**TEXT TO READ:**
'''
PowerAnalysis: Warmup picoCTF 2023 Solution

Published: April 26, 2023

Description

A simulated power analysis attack against AES. Connect to a live server that encrypts your chosen plaintexts and returns a scalar leakage value per query. Collect enough (plaintext, leakage) pairs and apply correlation analysis on the SubBytes step to recover all 16 bytes of the AES key.

Remote

Connect to the challenge server. It accepts 16 bytes of plaintext encoded as 32 hex characters and returns a single integer in [0, 16]: the count of least-significant bits that are set to 1 across the 16 S-box outputs SBOX[plaintext[i] XOR key[i]].

Install pwntools (for scripted server interaction) and NumPy (for correlation math).

bash
nc saturn.picoctf.net <PORT_FROM_INSTANCE>
bash
pip3 install pwntools numpy

Solution

Want to try it yourself first?

The guided walkthrough reveals hints one step at a time.

Walk me through it
For the deeper background on AES rounds and SubBytes, see the AES for CTF guide.
'''
**JOBS:**
a – Summarize the page on the PowerAnalysis: Warmup challenge in two sentences.
b – List the section headings that appear under the title of the PowerAnalysis: Warmup page.
The lines that come next are drawn from a different source.

**RECORDED INFORMATION:**
'''
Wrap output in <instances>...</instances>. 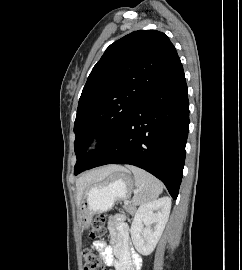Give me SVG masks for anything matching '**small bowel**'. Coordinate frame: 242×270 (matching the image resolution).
Returning <instances> with one entry per match:
<instances>
[{"mask_svg":"<svg viewBox=\"0 0 242 270\" xmlns=\"http://www.w3.org/2000/svg\"><path fill=\"white\" fill-rule=\"evenodd\" d=\"M108 229L110 244L102 240L93 243L103 262L107 266L115 267V270H138L141 266V257L131 247L130 229L125 216L122 214L110 216Z\"/></svg>","mask_w":242,"mask_h":270,"instance_id":"obj_1","label":"small bowel"}]
</instances>
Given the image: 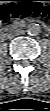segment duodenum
<instances>
[{"label": "duodenum", "mask_w": 50, "mask_h": 111, "mask_svg": "<svg viewBox=\"0 0 50 111\" xmlns=\"http://www.w3.org/2000/svg\"><path fill=\"white\" fill-rule=\"evenodd\" d=\"M21 27V25H17V26H11V27H6L1 31V37L3 39L7 38L8 36H10L13 32L14 28H18Z\"/></svg>", "instance_id": "1"}]
</instances>
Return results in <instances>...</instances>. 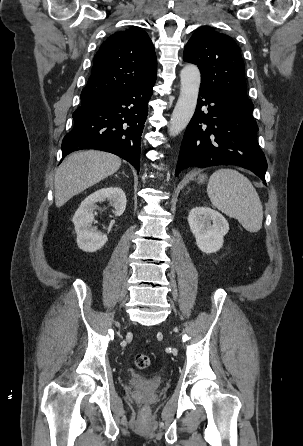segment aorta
I'll return each instance as SVG.
<instances>
[{
    "label": "aorta",
    "mask_w": 303,
    "mask_h": 446,
    "mask_svg": "<svg viewBox=\"0 0 303 446\" xmlns=\"http://www.w3.org/2000/svg\"><path fill=\"white\" fill-rule=\"evenodd\" d=\"M180 95L170 119L169 135L181 133L190 122L197 105L201 75L196 65H186L180 73Z\"/></svg>",
    "instance_id": "obj_1"
}]
</instances>
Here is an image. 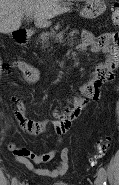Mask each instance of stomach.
Wrapping results in <instances>:
<instances>
[{
  "label": "stomach",
  "mask_w": 119,
  "mask_h": 185,
  "mask_svg": "<svg viewBox=\"0 0 119 185\" xmlns=\"http://www.w3.org/2000/svg\"><path fill=\"white\" fill-rule=\"evenodd\" d=\"M86 5L81 11V16L88 19H93L100 16L106 10L104 0H85Z\"/></svg>",
  "instance_id": "1"
}]
</instances>
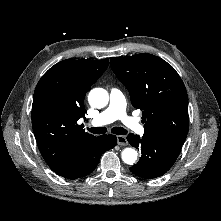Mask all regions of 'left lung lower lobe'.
Returning a JSON list of instances; mask_svg holds the SVG:
<instances>
[{
	"label": "left lung lower lobe",
	"mask_w": 221,
	"mask_h": 221,
	"mask_svg": "<svg viewBox=\"0 0 221 221\" xmlns=\"http://www.w3.org/2000/svg\"><path fill=\"white\" fill-rule=\"evenodd\" d=\"M127 140L131 146L141 150L139 162L130 170L136 176L152 179L165 174L174 164L183 143L144 134L142 137L130 133Z\"/></svg>",
	"instance_id": "0a47b994"
}]
</instances>
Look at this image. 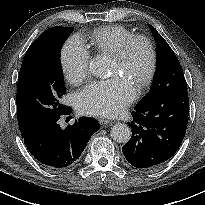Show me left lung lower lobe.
<instances>
[{
	"label": "left lung lower lobe",
	"instance_id": "1",
	"mask_svg": "<svg viewBox=\"0 0 205 205\" xmlns=\"http://www.w3.org/2000/svg\"><path fill=\"white\" fill-rule=\"evenodd\" d=\"M189 115L187 85L170 95L137 105L132 112L130 140L122 147L134 167H155L171 158L181 145Z\"/></svg>",
	"mask_w": 205,
	"mask_h": 205
}]
</instances>
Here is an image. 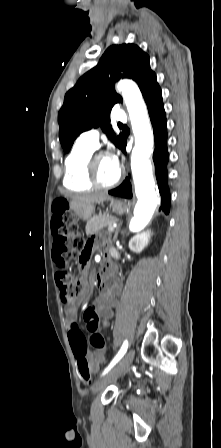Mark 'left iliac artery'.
<instances>
[{"label": "left iliac artery", "mask_w": 221, "mask_h": 448, "mask_svg": "<svg viewBox=\"0 0 221 448\" xmlns=\"http://www.w3.org/2000/svg\"><path fill=\"white\" fill-rule=\"evenodd\" d=\"M128 348V341L125 340L120 351L118 352V354L114 357V359L111 361V363L109 364V366L104 370L102 375H105L106 373H108L111 368H113V366L124 356V354L126 353Z\"/></svg>", "instance_id": "44dca946"}]
</instances>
'''
**RESULTS FOR THE EXERCISE:**
a – The PowerAnalysis: Warmup challenge from picoCTF 2023 simulates a power analysis attack on AES, with a live server that encrypts chosen plaintexts and returns one leakage value per query. The server takes 16 bytes of plaintext as 32 hex characters and returns an integer from 0 to 16 that counts the set least-significant bits across the 16 S-box outputs, and correlation analysis on the SubBytes step over enough plaintext and leakage pairs recovers all 16 bytes of the AES key.

b –
Description
Remote
Solution